Whittemore admitted she bought various pain medications from Correa, including Norco, OxyContin and hydrocodone, between September 2005 and March 2007. She paid him more than $330,000 in cash for the pills, becoming physically and emotionally addicted to them.
Shasta County Superior Court Judge Bradley L. Boeckman dismissed Whittemore's lawsuit for failure to state a claim, finding the doctrine of “unclean hands” barred her from suing the pharmacies “[b]ased on plaintiff's own illegal conduct in buying and taking medications for which she had no prescription and which she was aware were stolen ...”
The 3rd District agreed with that finding and also rejected Whittemore's new argument that her case comes within the provisions of the DDLA because the law allows recovery of damages on grounds otherwise barred by the doctrine of unclean hands. “We agree that the doctrine of unclean hands does not preclude recovery in circumstances covered by the Act because the very purpose of the Act is to permit recovery of damages in specified circumstances by the user and others damaged by the use of the drugs,” Blease said.
“However,” he continued, “the Act extends liability only to a person 'who knowingly participates in the marketing of illegal controlled substances within this state ...”

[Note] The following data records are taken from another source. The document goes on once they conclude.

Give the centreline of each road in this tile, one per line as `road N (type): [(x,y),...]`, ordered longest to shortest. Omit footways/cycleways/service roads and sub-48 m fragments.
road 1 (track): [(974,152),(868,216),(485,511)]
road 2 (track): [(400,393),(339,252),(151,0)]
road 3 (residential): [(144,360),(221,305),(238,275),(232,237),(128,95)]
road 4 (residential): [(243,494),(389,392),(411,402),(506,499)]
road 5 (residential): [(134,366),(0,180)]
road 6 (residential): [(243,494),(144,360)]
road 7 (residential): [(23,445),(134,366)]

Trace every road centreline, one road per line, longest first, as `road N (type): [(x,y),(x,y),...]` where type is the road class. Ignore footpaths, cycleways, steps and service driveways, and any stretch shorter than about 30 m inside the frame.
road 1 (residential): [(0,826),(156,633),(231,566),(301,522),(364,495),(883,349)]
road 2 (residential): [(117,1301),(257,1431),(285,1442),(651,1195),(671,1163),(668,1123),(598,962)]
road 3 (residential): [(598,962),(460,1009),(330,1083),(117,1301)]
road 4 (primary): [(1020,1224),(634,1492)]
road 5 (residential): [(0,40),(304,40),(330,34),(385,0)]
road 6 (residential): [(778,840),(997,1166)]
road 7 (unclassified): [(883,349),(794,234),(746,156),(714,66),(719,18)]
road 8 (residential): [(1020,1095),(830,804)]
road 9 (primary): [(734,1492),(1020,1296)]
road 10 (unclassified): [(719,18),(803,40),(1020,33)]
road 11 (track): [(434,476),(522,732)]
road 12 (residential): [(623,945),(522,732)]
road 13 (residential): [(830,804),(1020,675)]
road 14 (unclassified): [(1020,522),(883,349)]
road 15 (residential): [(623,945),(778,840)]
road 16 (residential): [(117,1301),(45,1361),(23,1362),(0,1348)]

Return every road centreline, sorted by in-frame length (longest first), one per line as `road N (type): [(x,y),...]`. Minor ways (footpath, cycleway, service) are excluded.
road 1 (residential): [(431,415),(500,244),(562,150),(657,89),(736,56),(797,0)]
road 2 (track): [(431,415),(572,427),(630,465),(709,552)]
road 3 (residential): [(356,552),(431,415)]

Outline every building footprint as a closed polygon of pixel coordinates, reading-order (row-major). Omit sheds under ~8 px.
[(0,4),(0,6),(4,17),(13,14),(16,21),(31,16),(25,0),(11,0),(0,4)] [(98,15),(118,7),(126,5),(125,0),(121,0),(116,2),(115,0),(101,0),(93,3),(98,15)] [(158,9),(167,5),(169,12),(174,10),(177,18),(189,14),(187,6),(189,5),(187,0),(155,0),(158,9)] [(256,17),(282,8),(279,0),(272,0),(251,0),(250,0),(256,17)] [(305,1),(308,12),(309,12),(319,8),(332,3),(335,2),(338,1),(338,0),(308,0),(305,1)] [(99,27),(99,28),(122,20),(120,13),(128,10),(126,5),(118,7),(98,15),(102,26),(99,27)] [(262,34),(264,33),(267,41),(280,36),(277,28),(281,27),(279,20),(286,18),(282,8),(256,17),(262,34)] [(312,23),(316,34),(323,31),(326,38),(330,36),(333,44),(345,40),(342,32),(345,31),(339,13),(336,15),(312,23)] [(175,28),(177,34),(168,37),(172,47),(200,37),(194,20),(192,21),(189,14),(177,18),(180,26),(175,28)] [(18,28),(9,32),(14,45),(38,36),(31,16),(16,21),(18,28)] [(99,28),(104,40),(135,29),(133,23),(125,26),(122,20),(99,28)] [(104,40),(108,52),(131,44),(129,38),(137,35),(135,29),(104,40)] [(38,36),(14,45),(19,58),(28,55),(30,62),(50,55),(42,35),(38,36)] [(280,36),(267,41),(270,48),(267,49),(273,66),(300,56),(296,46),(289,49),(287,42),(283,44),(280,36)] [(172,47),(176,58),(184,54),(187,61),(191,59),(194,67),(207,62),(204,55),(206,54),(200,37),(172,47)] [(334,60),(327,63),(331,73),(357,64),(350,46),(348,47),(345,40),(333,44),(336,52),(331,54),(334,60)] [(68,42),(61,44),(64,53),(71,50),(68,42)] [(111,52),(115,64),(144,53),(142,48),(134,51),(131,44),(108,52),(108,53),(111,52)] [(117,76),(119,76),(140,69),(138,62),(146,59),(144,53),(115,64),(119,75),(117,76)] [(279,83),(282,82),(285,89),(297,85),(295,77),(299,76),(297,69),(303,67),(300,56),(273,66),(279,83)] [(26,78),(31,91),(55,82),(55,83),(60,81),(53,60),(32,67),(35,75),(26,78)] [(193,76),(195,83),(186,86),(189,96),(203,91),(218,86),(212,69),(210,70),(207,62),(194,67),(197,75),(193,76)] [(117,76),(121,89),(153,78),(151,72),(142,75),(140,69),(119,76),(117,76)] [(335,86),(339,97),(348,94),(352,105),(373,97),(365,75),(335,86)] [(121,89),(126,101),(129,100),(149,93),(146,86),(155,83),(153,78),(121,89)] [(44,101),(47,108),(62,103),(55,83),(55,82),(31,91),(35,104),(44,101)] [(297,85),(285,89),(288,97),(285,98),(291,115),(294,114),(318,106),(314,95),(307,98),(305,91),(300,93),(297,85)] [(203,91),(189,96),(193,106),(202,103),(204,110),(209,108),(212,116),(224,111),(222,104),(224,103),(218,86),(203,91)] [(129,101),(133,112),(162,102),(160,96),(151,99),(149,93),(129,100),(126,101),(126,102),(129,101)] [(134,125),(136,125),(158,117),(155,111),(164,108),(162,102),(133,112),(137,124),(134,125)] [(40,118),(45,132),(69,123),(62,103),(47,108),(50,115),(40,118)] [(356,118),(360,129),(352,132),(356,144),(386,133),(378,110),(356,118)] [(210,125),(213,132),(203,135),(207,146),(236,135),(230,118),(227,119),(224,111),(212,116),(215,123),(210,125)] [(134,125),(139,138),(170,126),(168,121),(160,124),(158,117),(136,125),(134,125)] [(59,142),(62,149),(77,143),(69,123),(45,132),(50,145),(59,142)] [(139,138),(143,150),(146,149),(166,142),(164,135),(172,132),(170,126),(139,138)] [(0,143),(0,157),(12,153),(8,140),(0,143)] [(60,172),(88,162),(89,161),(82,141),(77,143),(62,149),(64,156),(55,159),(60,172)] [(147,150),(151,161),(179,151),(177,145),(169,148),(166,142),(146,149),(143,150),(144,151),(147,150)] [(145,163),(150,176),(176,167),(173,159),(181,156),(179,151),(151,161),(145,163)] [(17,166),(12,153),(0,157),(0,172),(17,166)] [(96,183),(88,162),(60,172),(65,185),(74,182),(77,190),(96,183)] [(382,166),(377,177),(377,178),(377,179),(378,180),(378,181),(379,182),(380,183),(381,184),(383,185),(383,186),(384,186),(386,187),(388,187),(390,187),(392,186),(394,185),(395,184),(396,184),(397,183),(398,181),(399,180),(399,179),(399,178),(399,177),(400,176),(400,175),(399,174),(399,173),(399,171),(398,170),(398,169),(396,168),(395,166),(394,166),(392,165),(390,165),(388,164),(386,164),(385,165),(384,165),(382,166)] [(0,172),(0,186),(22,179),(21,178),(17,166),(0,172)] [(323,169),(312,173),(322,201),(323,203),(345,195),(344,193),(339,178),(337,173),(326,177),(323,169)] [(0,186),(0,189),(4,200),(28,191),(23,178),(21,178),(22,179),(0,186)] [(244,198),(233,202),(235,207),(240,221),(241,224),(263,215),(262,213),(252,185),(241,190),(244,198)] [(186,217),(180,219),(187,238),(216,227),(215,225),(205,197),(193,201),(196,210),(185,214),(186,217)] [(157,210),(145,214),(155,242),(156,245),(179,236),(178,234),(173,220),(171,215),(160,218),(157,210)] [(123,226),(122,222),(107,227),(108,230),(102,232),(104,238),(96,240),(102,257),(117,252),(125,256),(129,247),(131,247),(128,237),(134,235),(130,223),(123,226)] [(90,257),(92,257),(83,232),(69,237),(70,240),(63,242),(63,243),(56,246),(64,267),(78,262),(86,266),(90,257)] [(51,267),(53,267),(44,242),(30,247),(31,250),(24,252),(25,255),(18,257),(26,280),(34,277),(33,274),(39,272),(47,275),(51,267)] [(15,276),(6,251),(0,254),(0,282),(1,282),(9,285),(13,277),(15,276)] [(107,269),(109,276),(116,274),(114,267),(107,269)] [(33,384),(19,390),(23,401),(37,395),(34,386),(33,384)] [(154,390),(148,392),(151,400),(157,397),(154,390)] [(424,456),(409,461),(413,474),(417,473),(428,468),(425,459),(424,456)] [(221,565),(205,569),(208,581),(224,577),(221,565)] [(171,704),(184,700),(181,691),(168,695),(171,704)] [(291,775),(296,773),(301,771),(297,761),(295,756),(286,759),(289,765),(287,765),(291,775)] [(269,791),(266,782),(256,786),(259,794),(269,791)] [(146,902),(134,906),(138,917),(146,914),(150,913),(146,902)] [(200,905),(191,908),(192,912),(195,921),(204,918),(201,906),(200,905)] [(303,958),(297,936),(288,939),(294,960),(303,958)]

Earlier this year, a California jury ruled in a very unusual DDLA case that the ex-lover of a man did not injure his wife by providing him with crack cocaine during their two-year affair. Cynthia Siciliano alleged Jodie Graham-Potts was liable for the “willful, reckless, or negligent actions” of her husband related to his cocaine use.
Whittemore's case was more like Kaminer v. Eckerd Corp., 966 So.2d 452 (2007), in which a Florida appeals court said the family of a college freshman who died after ingesting OxyContin could not sue the pharmacy where the painkiller was stolen.